FT. COLLINS, CO and HOPKINS, MN -- Two arcades dedicated chiefly to pinball are experiencing dramatically different fates as they celebrate landmark anniversaries.
In the Twin Cities, Lloyd Olson recently celebrated the 40th anniversary of SS Billiards, which despite its name is billed as a pinball establishment. | SEE STORY
The arcade provides seven lovingly maintained flipper games for play. The company website describes SS Billiards as "the home of the region's largest collection of publicly playable pinball machines."
Olson said he rotates the available flipper games periodically from his collection he keeps in a warehouse.
SS Billiards also boasts a handful of videogames and has five pool tables that are rented at $6 an hour. But the pool tables are rarely played these days, said Olson.
He blamed Minnesota's smoking ban for a 90% drop in customer traffic. Generating strong income is difficult today, he said, but he hopes to keep SS Billiards going long enough to hit its 50-year anniversary.
More than 900 miles away in the Colorado college town of Ft. Collins, Kim Jones is celebrating her first successful year as the proprietor of Pinball Jones. The local student newspaper described the arcade as a popular hangout. | SEE STORY
Jones said she offers 20 flipper games at a time and, like Olson, rotates them often to keep player appeal fresh.

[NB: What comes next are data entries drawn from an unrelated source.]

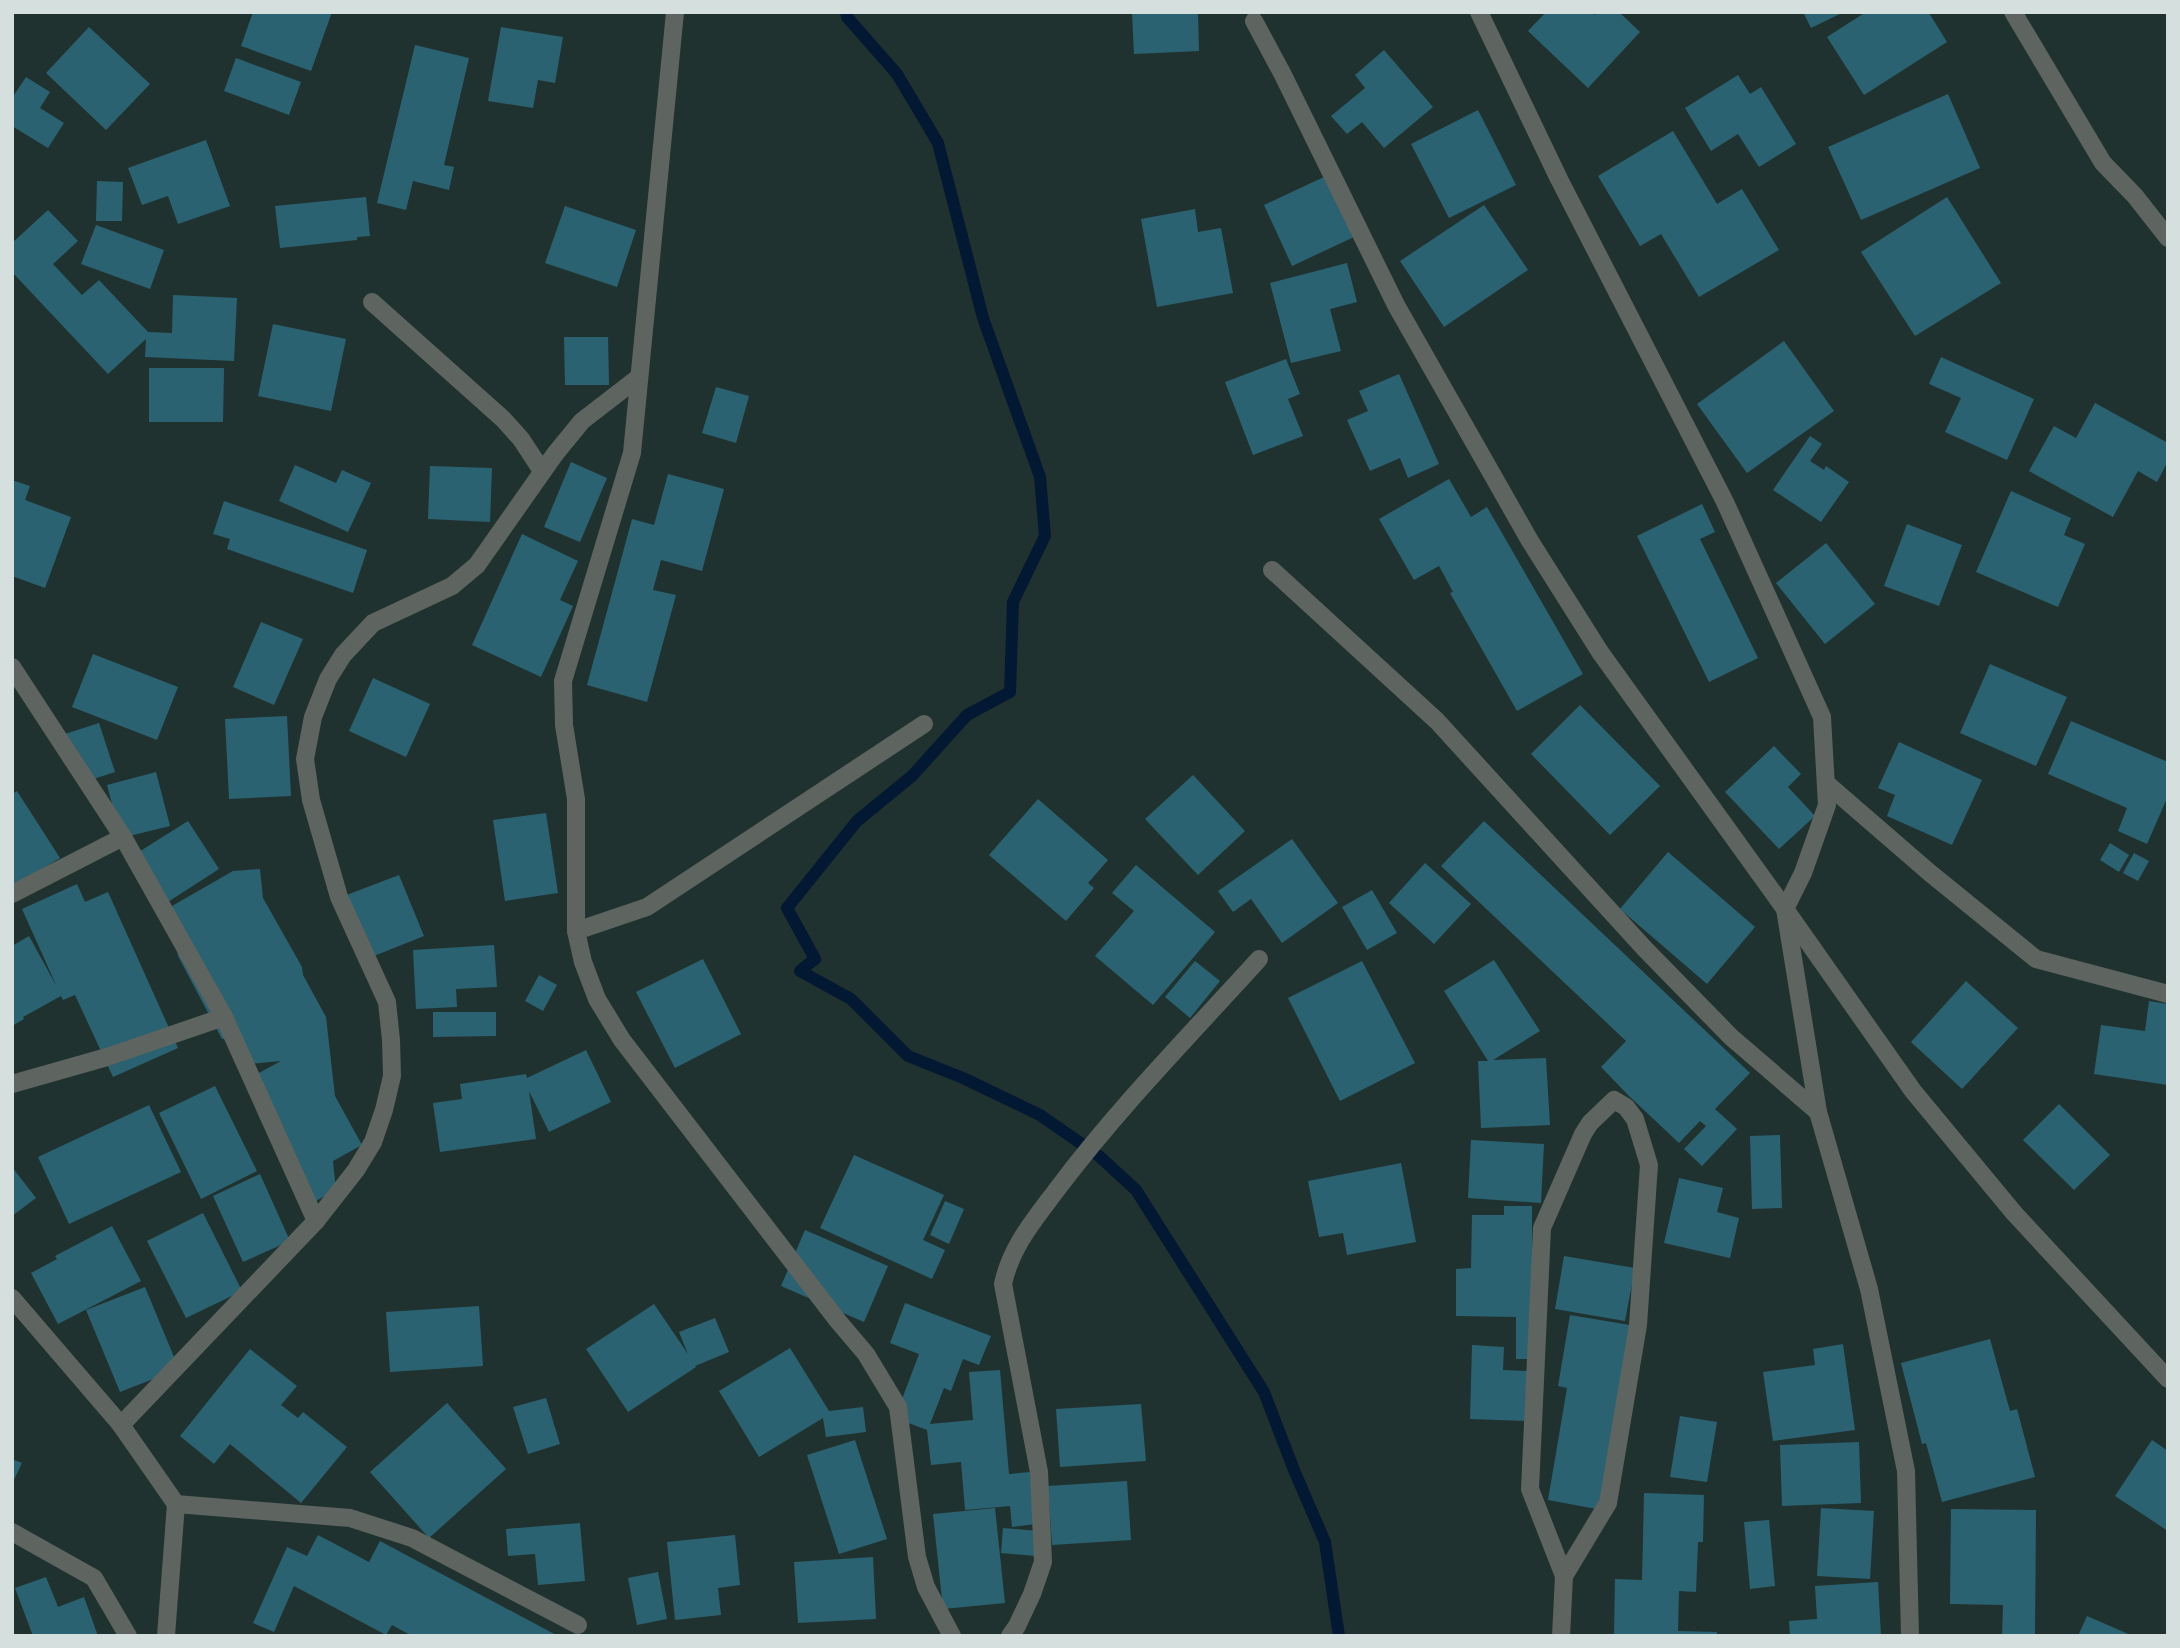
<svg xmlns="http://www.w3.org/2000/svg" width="2180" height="1648" font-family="'Varela Round',sans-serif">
  <rect width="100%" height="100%" fill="#20322f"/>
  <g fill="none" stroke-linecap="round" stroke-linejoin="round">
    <path stroke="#021833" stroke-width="12" d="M 846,12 L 847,17 L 897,74 L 938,143 L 983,318 L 1040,477 L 1045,536 L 1013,602 L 1010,692 L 967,715 L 912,776 L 857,821 L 787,908 L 815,959 L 800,971 L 851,999 L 908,1056 L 963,1078 L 1040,1115 L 1099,1156 L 1136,1190 L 1264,1392 L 1294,1470 L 1325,1542 L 1339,1636"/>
  </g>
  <g fill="#2b6271">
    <path d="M 253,12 L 332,12 L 311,71 L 241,46 Z"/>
    <path d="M 1132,12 L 1198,12 L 1199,51 L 1134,54 Z"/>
    <path d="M 1546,12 L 1592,12 L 1595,15 L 1597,12 L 1619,12 L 1640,32 L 1588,88 L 1528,31 Z"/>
    <path d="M 1803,12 L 1844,12 L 1811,28 Z"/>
    <path d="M 1866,12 L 1929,13 L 1947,42 L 1864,95 L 1827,37 Z"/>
    <path d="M 89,27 L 150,84 L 106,130 L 46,73 Z"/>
    <path d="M 501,27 L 563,37 L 555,83 L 538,80 L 533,108 L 488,101 Z"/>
    <path d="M 415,45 L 469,58 L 444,165 L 454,167 L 449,190 L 413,181 L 406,210 L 377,203 Z"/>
    <path d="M 1384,50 L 1433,107 L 1384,148 L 1362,122 L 1347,134 L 1331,116 L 1365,88 L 1355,75 Z"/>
    <path d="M 236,58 L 301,82 L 289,115 L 224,91 Z"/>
    <path d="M 1738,75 L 1750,94 L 1761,87 L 1796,144 L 1759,167 L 1738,134 L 1711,151 L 1685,108 Z"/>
    <path d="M 26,77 L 50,92 L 40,108 L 64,123 L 48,148 L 12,126 L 12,98 Z"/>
    <path d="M 1948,94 L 1980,168 L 1861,220 L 1828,147 Z"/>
    <path d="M 1478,110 L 1516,185 L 1449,218 L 1411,144 Z"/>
    <path d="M 1673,131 L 1717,204 L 1742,189 L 1779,250 L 1699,297 L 1661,234 L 1640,246 L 1598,176 Z"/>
    <path d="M 206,140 L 230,206 L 178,224 L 168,196 L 142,205 L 128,168 Z"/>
    <path d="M 1326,176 L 1354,237 L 1292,266 L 1264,205 Z"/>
    <path d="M 97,181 L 123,182 L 122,221 L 96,221 Z"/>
    <path d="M 366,197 L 370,236 L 357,237 L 357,240 L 280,248 L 275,206 Z"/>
    <path d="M 1947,197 L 2001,283 L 1915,336 L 1861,252 Z"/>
    <path d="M 1484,205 L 1528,270 L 1444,327 L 1400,261 Z"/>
    <path d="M 565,206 L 636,230 L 617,287 L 545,263 Z"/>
    <path d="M 1195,209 L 1198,232 L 1221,228 L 1233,293 L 1157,307 L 1141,219 Z"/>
    <path d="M 48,210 L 78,241 L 53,264 L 82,295 L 99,280 L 148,332 L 172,333 L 173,295 L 237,298 L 234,361 L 145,357 L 146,339 L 108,374 L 12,272 L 12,243 Z"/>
    <path d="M 96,225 L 164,250 L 150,289 L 81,264 Z"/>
    <path d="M 1347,263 L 1357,302 L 1330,309 L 1341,351 L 1291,363 L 1270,283 Z"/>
    <path d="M 273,324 L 346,339 L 331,411 L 258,396 Z"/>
    <path d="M 564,337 L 608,337 L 609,385 L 565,385 Z"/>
    <path d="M 1784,341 L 1834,411 L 1747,473 L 1697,404 Z"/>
    <path d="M 1941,357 L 2034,399 L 2007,460 L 1945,432 L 1961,398 L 1929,384 Z"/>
    <path d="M 1286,359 L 1300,394 L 1288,399 L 1303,436 L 1253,455 L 1225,382 Z"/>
    <path d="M 149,368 L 224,368 L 223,422 L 149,422 Z"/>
    <path d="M 1399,374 L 1439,464 L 1408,478 L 1400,458 L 1370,471 L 1347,420 L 1368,411 L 1359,391 Z"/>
    <path d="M 716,387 L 749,396 L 736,443 L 702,433 Z"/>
    <path d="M 2095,403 L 2168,443 L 2168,461 L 2157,482 L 2138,471 L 2113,517 L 2029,471 L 2054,426 L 2076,438 Z"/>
    <path d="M 1810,436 L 1822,444 L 1810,461 L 1824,470 L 1826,466 L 1849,482 L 1821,522 L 1773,490 Z"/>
    <path d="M 571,462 L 607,478 L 580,542 L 544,527 Z"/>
    <path d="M 295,465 L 336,483 L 342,470 L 371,483 L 348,532 L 279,501 Z"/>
    <path d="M 430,466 L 492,468 L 490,522 L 428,519 Z"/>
    <path d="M 668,474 L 724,489 L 702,571 L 661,560 L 653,590 L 676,595 L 647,702 L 587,685 L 632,519 L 654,525 Z"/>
    <path d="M 1449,479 L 1471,517 L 1487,507 L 1583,674 L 1517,711 L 1450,593 L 1453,592 L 1439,566 L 1414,580 L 1379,519 Z"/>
    <path d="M 12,480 L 30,486 L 25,500 L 71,517 L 45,588 L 12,576 Z"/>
    <path d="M 2011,491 L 2071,518 L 2064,535 L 2085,544 L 2058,607 L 1976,572 Z"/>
    <path d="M 224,501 L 367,550 L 353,593 L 227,549 L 230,539 L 213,534 Z"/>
    <path d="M 1702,504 L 1715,532 L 1700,539 L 1758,658 L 1709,682 L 1637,536 Z"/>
    <path d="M 1907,524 L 1962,545 L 1939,606 L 1884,586 Z"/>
    <path d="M 522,534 L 578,561 L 560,600 L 573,606 L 541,677 L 472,645 Z"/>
    <path d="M 1826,543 L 1875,604 L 1825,644 L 1776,583 Z"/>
    <path d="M 261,622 L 303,639 L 274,705 L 233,687 Z"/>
    <path d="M 93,654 L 178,687 L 157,740 L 72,707 Z"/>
    <path d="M 1990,664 L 2067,697 L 2036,766 L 1960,733 Z"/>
    <path d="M 373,678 L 430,704 L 406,757 L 349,731 Z"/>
    <path d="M 1580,705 L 1660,786 L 1610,835 L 1531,754 Z"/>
    <path d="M 287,716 L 291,796 L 229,799 L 225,719 Z"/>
    <path d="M 2071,721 L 2168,762 L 2168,796 L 2147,844 L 2118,831 L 2127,808 L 2048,774 Z"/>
    <path d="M 99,723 L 115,772 L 81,783 L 65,734 Z"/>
    <path d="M 1899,742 L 1982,780 L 1952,845 L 1887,816 L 1895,795 L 1878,788 Z"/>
    <path d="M 1774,746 L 1801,774 L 1788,787 L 1815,816 L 1779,849 L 1725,792 Z"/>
    <path d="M 156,772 L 170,826 L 121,838 L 107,785 Z"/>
    <path d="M 1193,775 L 1245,831 L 1198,875 L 1145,819 Z"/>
    <path d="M 17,791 L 60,858 L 12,888 L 12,794 Z"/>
    <path d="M 1038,799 L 1108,860 L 1088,883 L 1094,888 L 1066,921 L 989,855 Z"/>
    <path d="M 546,813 L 558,893 L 505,901 L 493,820 Z"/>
    <path d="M 188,821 L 219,869 L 157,909 L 126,860 Z"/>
    <path d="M 1484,821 L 1750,1073 L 1715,1109 L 1737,1129 L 1702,1166 L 1684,1149 L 1706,1126 L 1700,1121 L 1679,1143 L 1629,1096 L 1601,1067 L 1626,1041 L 1441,866 Z"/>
    <path d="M 1292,839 L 1338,903 L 1282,943 L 1251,899 L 1233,912 L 1218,891 Z"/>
    <path d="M 2110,843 L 2129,855 L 2119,872 L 2100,860 Z"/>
    <path d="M 1668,852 L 1755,927 L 1707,984 L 1620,909 Z"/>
    <path d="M 2134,853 L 2149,861 L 2138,881 L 2123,873 Z"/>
    <path d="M 1425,863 L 1471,904 L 1434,944 L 1389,903 Z"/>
    <path d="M 1136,865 L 1215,932 L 1153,1005 L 1095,956 L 1134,911 L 1112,893 Z"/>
    <path d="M 260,869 L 263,898 L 302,967 L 303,975 L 326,1017 L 335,1096 L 362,1145 L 333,1161 L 336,1190 L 314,1202 L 307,1203 L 259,1117 L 255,1075 L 281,1061 L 250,1064 L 236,1041 L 243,1037 L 222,1039 L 178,956 L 172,906 L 233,871 Z"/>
    <path d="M 399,875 L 424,936 L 369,958 L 344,896 Z"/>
    <path d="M 77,884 L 85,902 L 108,892 L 178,1048 L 113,1077 L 75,995 L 63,1000 L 61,996 L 23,1017 L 24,1019 L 12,1026 L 12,946 L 29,936 L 57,987 L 22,909 Z"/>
    <path d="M 1372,890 L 1397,933 L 1367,950 L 1342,907 Z"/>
    <path d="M 494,945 L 497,987 L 456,989 L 457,1007 L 416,1009 L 413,950 Z"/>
    <path d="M 703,959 L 741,1034 L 675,1068 L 636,992 Z"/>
    <path d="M 1494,960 L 1540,1031 L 1493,1060 L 1546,1058 L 1550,1125 L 1481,1128 L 1478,1061 L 1488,1061 L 1444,991 Z"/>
    <path d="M 1195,961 L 1220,981 L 1190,1018 L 1165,997 Z"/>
    <path d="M 1362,961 L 1415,1063 L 1340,1101 L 1288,998 Z"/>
    <path d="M 539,975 L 557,985 L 543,1011 L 525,1001 Z"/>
    <path d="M 1966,981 L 2018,1028 L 1962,1089 L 1911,1042 Z"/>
    <path d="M 2149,1001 L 2168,1004 L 2168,1085 L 2094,1074 L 2101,1025 L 2145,1031 Z"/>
    <path d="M 433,1012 L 496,1012 L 496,1036 L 433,1037 Z"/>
    <path d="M 586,1050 L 611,1102 L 549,1132 L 529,1091 L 536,1139 L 440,1152 L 433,1103 L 462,1099 L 460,1084 L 526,1074 L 527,1078 Z"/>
    <path d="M 215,1086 L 257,1171 L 201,1199 L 159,1113 Z"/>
    <path d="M 2059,1104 L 2110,1155 L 2074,1190 L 2023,1140 Z"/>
    <path d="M 149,1105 L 181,1172 L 69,1224 L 38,1157 Z"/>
    <path d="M 1780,1135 L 1782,1208 L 1752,1209 L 1750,1136 Z"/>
    <path d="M 1471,1140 L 1544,1144 L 1541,1203 L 1468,1198 Z"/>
    <path d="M 854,1155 L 944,1195 L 923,1240 L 945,1250 L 932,1279 L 820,1228 Z"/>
    <path d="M 1401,1163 L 1416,1242 L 1347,1255 L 1343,1233 L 1319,1237 L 1308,1181 Z"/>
    <path d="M 12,1167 L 36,1198 L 12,1216 Z"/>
    <path d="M 260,1174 L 290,1241 L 243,1262 L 213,1196 Z"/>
    <path d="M 1679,1178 L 1723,1188 L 1717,1212 L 1739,1218 L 1730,1258 L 1664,1243 Z"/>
    <path d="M 945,1201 L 964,1209 L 949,1244 L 930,1235 Z"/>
    <path d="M 1504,1206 L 1532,1206 L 1532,1359 L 1516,1359 L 1516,1317 L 1456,1316 L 1456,1269 L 1471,1268 L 1472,1215 L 1504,1215 Z"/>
    <path d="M 203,1213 L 242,1291 L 186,1318 L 147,1241 Z"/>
    <path d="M 112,1226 L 141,1281 L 58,1324 L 31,1273 L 57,1259 L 55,1256 Z"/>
    <path d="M 805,1230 L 888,1266 L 864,1322 L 781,1286 Z"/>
    <path d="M 1564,1256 L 1635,1268 L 1625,1321 L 1555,1309 Z"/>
    <path d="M 145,1287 L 179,1369 L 120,1392 L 86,1310 Z"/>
    <path d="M 905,1303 L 991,1336 L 979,1365 L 963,1359 L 951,1391 L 944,1388 L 930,1424 L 973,1420 L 969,1372 L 1000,1370 L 1009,1474 L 1030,1472 L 1036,1524 L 1012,1527 L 1010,1506 L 965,1510 L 961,1462 L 931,1465 L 927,1430 L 895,1418 L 919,1354 L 890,1343 Z"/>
    <path d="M 654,1304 L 688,1354 L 679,1332 L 715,1318 L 729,1352 L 695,1366 L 696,1367 L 628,1412 L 586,1349 Z"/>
    <path d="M 479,1306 L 483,1366 L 390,1372 L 386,1312 Z"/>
    <path d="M 1570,1315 L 1630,1325 L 1602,1510 L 1548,1500 L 1567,1388 L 1558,1386 Z"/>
    <path d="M 1990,1339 L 2010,1411 L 2017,1409 L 2035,1477 L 1942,1502 L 1926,1443 L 1922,1444 L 1901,1363 Z"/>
    <path d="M 1843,1344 L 1855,1430 L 1773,1441 L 1763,1372 L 1815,1365 L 1813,1349 Z"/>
    <path d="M 1472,1345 L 1504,1347 L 1503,1370 L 1528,1371 L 1527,1421 L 1470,1419 Z"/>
    <path d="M 790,1348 L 829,1411 L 863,1407 L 866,1432 L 826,1437 L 823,1418 L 759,1457 L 719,1391 Z"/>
    <path d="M 250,1349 L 297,1386 L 281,1405 L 298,1418 L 303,1412 L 347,1447 L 301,1503 L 230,1444 L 214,1464 L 180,1436 Z"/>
    <path d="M 546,1398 L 560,1444 L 528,1454 L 513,1407 Z"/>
    <path d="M 447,1403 L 506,1469 L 429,1538 L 370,1472 Z"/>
    <path d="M 1141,1404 L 1146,1461 L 1060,1467 L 1056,1409 Z"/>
    <path d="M 1680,1416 L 1717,1422 L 1707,1482 L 1670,1477 Z"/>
    <path d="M 855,1440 L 887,1539 L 839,1554 L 807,1455 Z"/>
    <path d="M 2152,1440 L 2168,1451 L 2168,1531 L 2115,1496 Z"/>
    <path d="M 1859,1442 L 1861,1503 L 1782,1506 L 1780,1445 Z"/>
    <path d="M 12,1459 L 22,1463 L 12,1484 Z"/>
    <path d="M 1127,1481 L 1131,1540 L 1052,1545 L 1048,1486 Z"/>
    <path d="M 1644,1493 L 1704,1495 L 1703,1542 L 1698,1542 L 1696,1592 L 1679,1591 L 1678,1631 L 1717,1632 L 1717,1636 L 1614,1636 L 1615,1579 L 1642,1580 Z"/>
    <path d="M 995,1508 L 1005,1603 L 943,1609 L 933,1514 Z"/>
    <path d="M 1821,1508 L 1874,1511 L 1870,1579 L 1817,1576 Z"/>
    <path d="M 1951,1509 L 2036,1510 L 2035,1636 L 2002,1636 L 2003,1605 L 1950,1604 Z"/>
    <path d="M 1769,1520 L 1775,1586 L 1750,1589 L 1744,1522 Z"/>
    <path d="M 580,1523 L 585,1581 L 538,1585 L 535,1554 L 508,1556 L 506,1529 Z"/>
    <path d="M 1003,1528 L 1038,1531 L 1036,1556 L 1001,1553 Z"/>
    <path d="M 318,1535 L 369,1562 L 380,1541 L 558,1636 L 412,1636 L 392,1625 L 386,1635 L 294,1586 L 274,1632 L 253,1623 L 287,1547 L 307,1556 Z"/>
    <path d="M 735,1535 L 740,1585 L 718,1588 L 721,1615 L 675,1620 L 667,1542 Z"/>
    <path d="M 873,1557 L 876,1619 L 798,1623 L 794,1562 Z"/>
    <path d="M 658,1572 L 667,1619 L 637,1625 L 628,1578 Z"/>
    <path d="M 46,1577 L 58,1607 L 84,1597 L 98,1636 L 33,1636 L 15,1588 Z"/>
    <path d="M 1878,1582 L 1881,1636 L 1790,1636 L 1789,1621 L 1817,1619 L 1815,1586 Z"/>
    <path d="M 2087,1616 L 2133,1636 L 2078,1636 Z"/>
  </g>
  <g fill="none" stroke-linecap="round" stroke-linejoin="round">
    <path stroke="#5e645f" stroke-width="18" d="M 1826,783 L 1930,873 L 2036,959 L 2168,994"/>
    <g stroke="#5e645f" stroke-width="18">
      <path d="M 675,12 L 632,453 L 563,681 L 564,725 L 576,799 L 576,931 L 583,962 L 597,999 L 622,1040 L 838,1321 L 866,1354 L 898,1407 L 917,1557 L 926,1587 L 952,1636"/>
      <path d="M 1479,12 L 1559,179 L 1725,502 L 1822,717 L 1827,805 L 1803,873 L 1785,909 L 1913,1091 L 2014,1213 L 2168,1379"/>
      <path d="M 2013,12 L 2103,163 L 2135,196 L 2168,238"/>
      <path d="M 1254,21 L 1282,73 L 1396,305 L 1530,541 L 1600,652 L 1785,909 L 1818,1112 L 1869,1289 L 1906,1471 L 1910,1636"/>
      <path d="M 372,302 L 503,419 L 521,439 L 542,471"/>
      <path d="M 1272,570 L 1437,721 L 1645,949 L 1731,1037 L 1818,1112"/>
      <path d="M 12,667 L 123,837 L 224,1017 L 316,1221 L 121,1425"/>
      <path d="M 12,894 L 123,837"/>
      <path d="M 576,931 L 647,907 L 924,724"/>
      <path d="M 12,1084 L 107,1057 L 224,1017"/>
      <path d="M 316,1221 L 356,1170 L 373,1142 L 384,1110 L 392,1076 L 391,1040 L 387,1002 L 339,897 L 311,800 L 305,759 L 313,717 L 328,679 L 343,655 L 373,623 L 452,586 L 477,565 L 555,454 L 582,421 L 639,377"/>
      <path d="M 12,1298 L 121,1425 L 176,1504 L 350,1518 L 412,1538 L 578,1625"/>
      <path d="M 12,1532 L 94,1578 L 128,1636"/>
      <path d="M 166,1636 L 176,1504"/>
      <path d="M 1010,1636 L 1017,1626 L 1032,1594 L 1043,1562 L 1039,1472 L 1003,1284 C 1011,1246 1035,1219 1058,1188 C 1119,1107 1191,1034 1259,959"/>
      <path d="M 1561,1636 L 1564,1576 L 1530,1489 L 1542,1228 L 1583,1134 L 1590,1123 L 1614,1100 L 1626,1107 L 1635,1119 L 1649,1165 L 1638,1325 L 1608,1503 L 1564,1576"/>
    </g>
  </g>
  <rect width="2180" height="1648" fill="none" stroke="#d5dfde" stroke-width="28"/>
</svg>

In her case, rotation is accomplished through buying and selling machines on a regular basis rather than by swapping warehoused units.
Her arcade's popular monthly pinball tournaments are now being bolstered with weekly league nights starting on Oct. 1.
Jones said she began operating pins as a fan, installing them in bars in various towns (a practice that's becoming more common among collectors). Eventually she decided it would be easier to consolidate all her machines in a single location.
In October 2011, Jones rented a storefront, opened her store and hired a mechanic she found on Craigslist. He had no training in flipper game maintenance, but was a pinball fan and has since become adept at the job.
Both Olson and Jones occasionally supplement their operations revenues with pinball machine sales, and both operators rent out their stores for parties and private events.
Population density does not appear responsible for the relative successes and challenges of the two pinball arcades. Ft. Collins has a population of 143,000. Suburban Hopkins has a population of approximately 17,000, but it is located just 20 minutes from Minneapolis.
Both states have adopted smoking bans that apply to bars, restaurants and other public venues. Colorado adopted its ban in 2006; Minnesota's ban took effect in 2007.
Local demographics may be a factor in the levels of customer support for SS Billiards and Pinball Jones. The Minnesota suburb's median age is 34 while the Colorado college town's is 27.